Columnista invitado
El artista vivía en el último piso de un edificio de La Floresta, junto a Elvia, la mujer que lo acompañó en su incesante rastreo de nuestras culturas primigenias. Juntos develaron la autoctonía de nuestra América, con la espléndida bitácora visual de él, y a los variados estudios de ella.
Leonardo Tejada (Latacunga, 1908-Quito, 2005) era el mismo hombre nervudo, de rostro atezado y carácter brioso, que conocí siempre, a pesar de que permanecía en una silla de ruedas por una afección de su columna. Volví a encontrarme con él y con Elvia cuando escribía “Grandes del siglo XX”. “Estoy intacto, me dijo, ufano, salvo esto que no me permite caminar”. Eran sus piernas que ya no lo obedecían. Pero sus manos grandes y venosas, su talento creador, su memoria prodigiosa, estaban intactas, a sus 92 años.
Y seguía pintando. Alejado de esa obsesión neurótica de los artistas latinoamericanos, que señalara Umberto Eco, por imitar todo lo que viene de afuera, continuaba averiguando en nuestras aguas remotas, códigos ocultos, en nuestras sabidurías ancestrales y en aquellas desprendidas de nuestro folclore. Riguroso y risueño, anduvo por los pueblos de América, aprehendiendo esa gama infinita de los filamentos que urden su esquiva identidad para unimismarla en su creación plástica.
Una sensación de aire recién nacido me envolvía cuando Elvia y Leonardo me rodeaban junto al ventanal del austero espacio donde vivían, para compartir el paisaje de Quito, indicándome por dónde llegaban los aviones a nuestra ciudad. “Parecen naves espaciales, musitaba Elvia, y algunas veces pienso que nos van a llevar a algún lugar desconocido”.
El eje vital de la creación de Tejada es el tiempo histórico: aquel que se remonta en la penumbra del ayer y recobra vida en las expresiones de nuestros pueblos, plasmando su realidad no como sinónimo de objeto, sino como valor sustantivo para una figuración plástica de inextinguibles posibilidades. La historia se visibiliza por la magia de su arte: códices precolombinos e incásicos en mixtura única con la mezquina realidad del presente, ascendiendo al porvenir. Ni antes ni después: el pasado redivivo, tiempo furtivo, para encumbrarse luego en airosa proclama.

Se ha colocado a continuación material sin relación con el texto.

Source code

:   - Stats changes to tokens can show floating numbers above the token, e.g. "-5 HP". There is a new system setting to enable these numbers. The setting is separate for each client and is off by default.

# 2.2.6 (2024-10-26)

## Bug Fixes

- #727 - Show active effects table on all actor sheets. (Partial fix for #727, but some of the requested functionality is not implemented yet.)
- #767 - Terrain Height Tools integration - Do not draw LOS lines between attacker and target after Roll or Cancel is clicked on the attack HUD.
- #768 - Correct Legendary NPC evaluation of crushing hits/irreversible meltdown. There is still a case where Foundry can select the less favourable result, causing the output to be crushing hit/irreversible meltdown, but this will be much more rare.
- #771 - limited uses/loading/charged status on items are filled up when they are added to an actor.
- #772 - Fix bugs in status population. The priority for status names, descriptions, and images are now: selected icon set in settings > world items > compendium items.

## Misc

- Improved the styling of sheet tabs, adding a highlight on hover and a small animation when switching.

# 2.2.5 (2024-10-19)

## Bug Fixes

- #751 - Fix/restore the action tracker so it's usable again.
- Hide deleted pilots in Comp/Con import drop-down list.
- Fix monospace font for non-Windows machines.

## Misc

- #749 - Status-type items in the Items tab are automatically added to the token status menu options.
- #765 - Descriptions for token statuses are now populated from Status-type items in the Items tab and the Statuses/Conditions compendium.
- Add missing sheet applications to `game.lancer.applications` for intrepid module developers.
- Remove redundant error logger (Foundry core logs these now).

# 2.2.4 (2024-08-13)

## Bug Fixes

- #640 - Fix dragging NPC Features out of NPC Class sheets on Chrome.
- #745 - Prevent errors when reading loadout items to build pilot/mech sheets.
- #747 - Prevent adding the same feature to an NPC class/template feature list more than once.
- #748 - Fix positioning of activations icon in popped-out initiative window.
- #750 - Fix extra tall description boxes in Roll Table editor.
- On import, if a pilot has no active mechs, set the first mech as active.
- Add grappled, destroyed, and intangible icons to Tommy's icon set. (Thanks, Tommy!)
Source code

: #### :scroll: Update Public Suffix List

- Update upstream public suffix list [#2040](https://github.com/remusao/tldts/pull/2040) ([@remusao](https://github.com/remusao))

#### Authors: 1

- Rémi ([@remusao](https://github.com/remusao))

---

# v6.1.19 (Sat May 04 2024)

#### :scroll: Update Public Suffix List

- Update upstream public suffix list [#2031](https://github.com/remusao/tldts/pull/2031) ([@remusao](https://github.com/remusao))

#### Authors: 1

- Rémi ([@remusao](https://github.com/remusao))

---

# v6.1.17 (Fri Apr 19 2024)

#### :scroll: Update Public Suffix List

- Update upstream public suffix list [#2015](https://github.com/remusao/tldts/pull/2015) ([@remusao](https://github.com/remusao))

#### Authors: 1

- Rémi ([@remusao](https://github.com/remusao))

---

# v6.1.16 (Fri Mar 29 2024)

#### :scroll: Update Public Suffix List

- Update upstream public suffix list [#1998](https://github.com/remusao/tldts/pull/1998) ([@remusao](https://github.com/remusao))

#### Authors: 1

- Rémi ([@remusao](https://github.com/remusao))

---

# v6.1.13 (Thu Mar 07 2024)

La soberbia sincretización de Tejada debe constar junto a la de Tamayo y los murales de Bonampak, a la de Matta y las tablillas parlantes de isla de Pascua, a la de Torres García y la arquitectura inca, y a la de Carlos Santiago Mérida y los elementos precolombinos.
“He mirado a estas horas muchas cosas sobre la tierra/ y solo me ha dolido el corazón del hombre./ Sueña y no descansa./ No tiene casa sobre el mundo./ Es solo./ Se apoya en Dios o cae sobre la muerte,/ pero no descansa”. En Elvia y Leonardo fluía la sangre aromada del amor. Infatigables soñadores de un mundo donde solo debería habitar una sola una raza: la humanidad.